= What to produce =
Because only the count matters, report how many lines in the material hold the string "January" and nothing more.

= Data supplied =

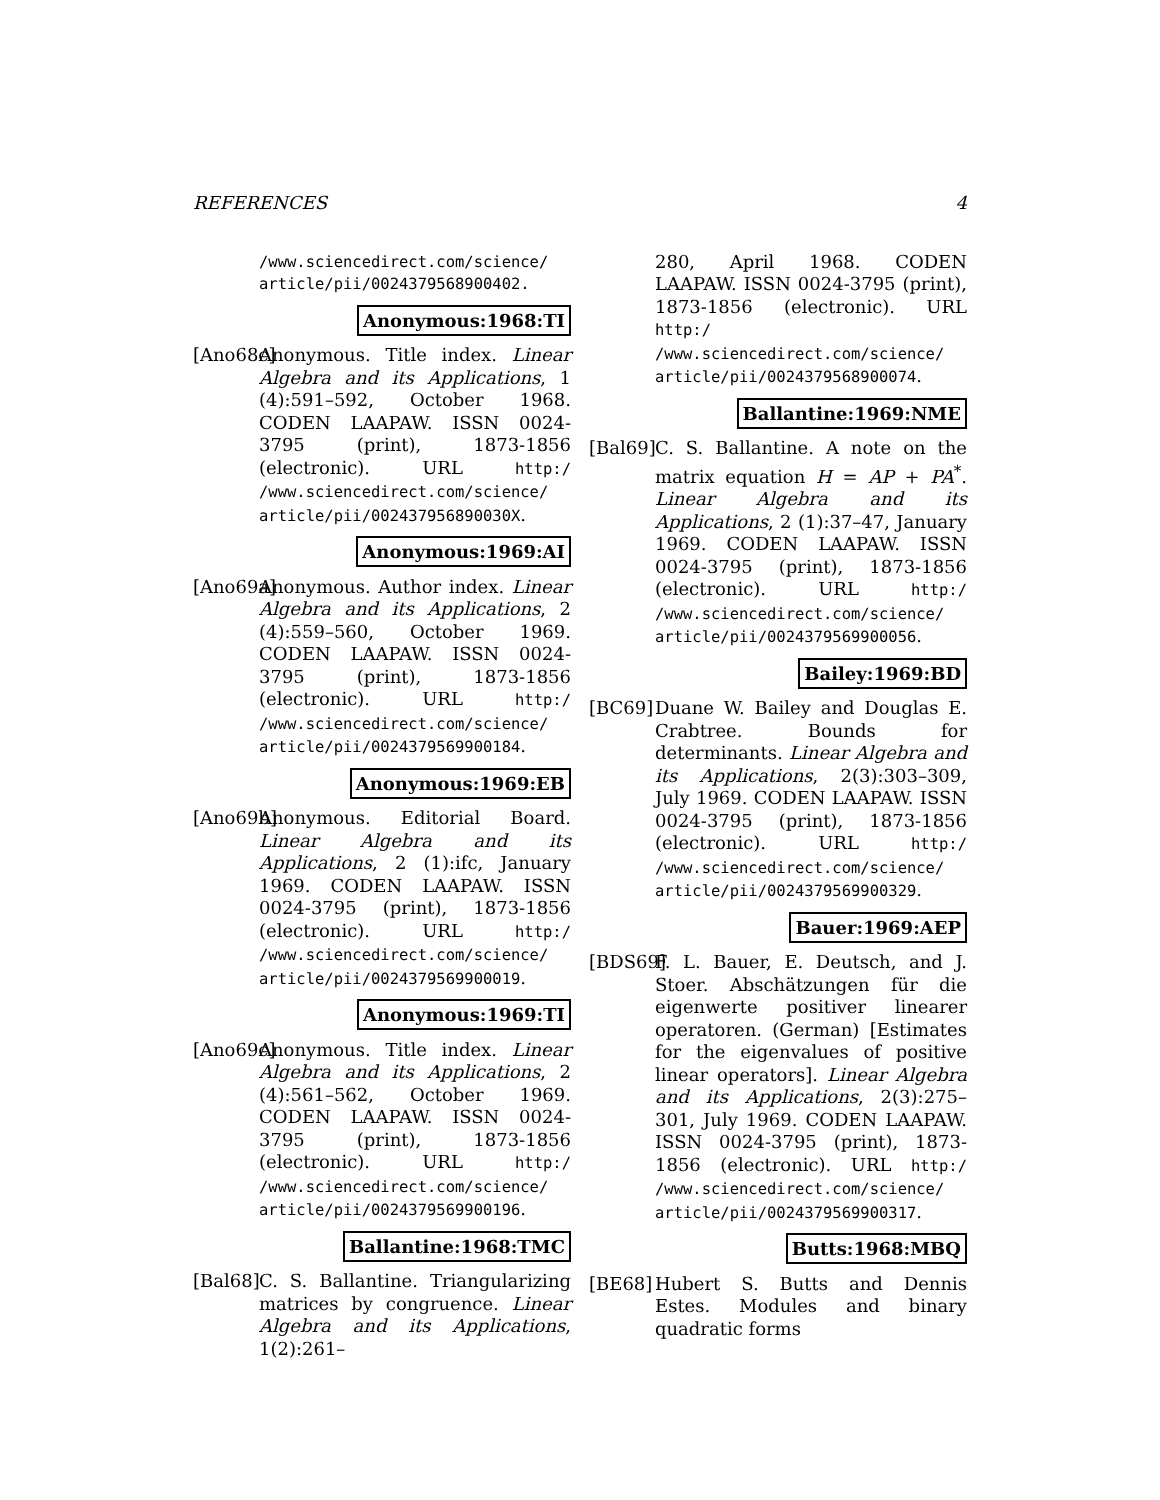REFERENCES 4
/www.sciencedirect.com/science/ article/pii/0024379568900402.
Anonymous:1968:TI
[Ano68c]
Anonymous. Title index. Linear Algebra and its Applications, 1 (4):591–592, October 1968. CODEN LAAPAW. ISSN 0024-3795 (print), 1873-1856 (electronic). URL http:/ /www.sciencedirect.com/science/ article/pii/002437956890030X.
Anonymous:1969:AI
[Ano69a]
Anonymous. Author index. Linear Algebra and its Applications, 2 (4):559–560, October 1969. CODEN LAAPAW. ISSN 0024-3795 (print), 1873-1856 (electronic). URL http:/ /www.sciencedirect.com/science/ article/pii/0024379569900184.
Anonymous:1969:EB
[Ano69b]
Anonymous. Editorial Board. Linear Algebra and its Applications, 2 (1):ifc, January 1969. CODEN LAAPAW. ISSN 0024-3795 (print), 1873-1856 (electronic). URL http:/ /www.sciencedirect.com/science/ article/pii/0024379569900019.
Anonymous:1969:TI
[Ano69c]
Anonymous. Title index. Linear Algebra and its Applications, 2 (4):561–562, October 1969. CODEN LAAPAW. ISSN 0024-3795 (print), 1873-1856 (electronic). URL http:/ /www.sciencedirect.com/science/ article/pii/0024379569900196.
Ballantine:1968:TMC
[Bal68]
C. S. Ballantine. Triangularizing matrices by congruence. Linear Algebra and its Applications, 1(2):261–
280, April 1968. CODEN LAAPAW. ISSN 0024-3795 (print), 1873-1856 (electronic). URL http:/ /www.sciencedirect.com/science/ article/pii/0024379568900074.
Ballantine:1969:NME
[Bal69]
C. S. Ballantine. A note on the matrix equation H = AP + PA<sup>*</sup>. Linear Algebra and its Applications, 2 (1):37–47, January 1969. CODEN LAAPAW. ISSN 0024-3795 (print), 1873-1856 (electronic). URL http:/ /www.sciencedirect.com/science/ article/pii/0024379569900056.
Bailey:1969:BD
[BC69] Duane W. Bailey and Douglas E. Crabtree. Bounds for determinants. Linear Algebra and its Applications, 2(3):303–309, July 1969. CODEN LAAPAW. ISSN 0024-3795 (print), 1873-1856 (electronic). URL http:/ /www.sciencedirect.com/science/ article/pii/0024379569900329.
Bauer:1969:AEP
[BDS69]
F. L. Bauer, E. Deutsch, and J. Stoer. Abschätzungen für die eigenwerte positiver linearer operatoren. (German) [Estimates for the eigenvalues of positive linear operators]. Linear Algebra and its Applications, 2(3):275–301, July 1969. CODEN LAAPAW. ISSN 0024-3795 (print), 1873-1856 (electronic). URL http:/ /www.sciencedirect.com/science/ article/pii/0024379569900317.
Butts:1968:MBQ
[BE68] Hubert S. Butts and Dennis Estes. Modules and binary quadratic forms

= Reply =
2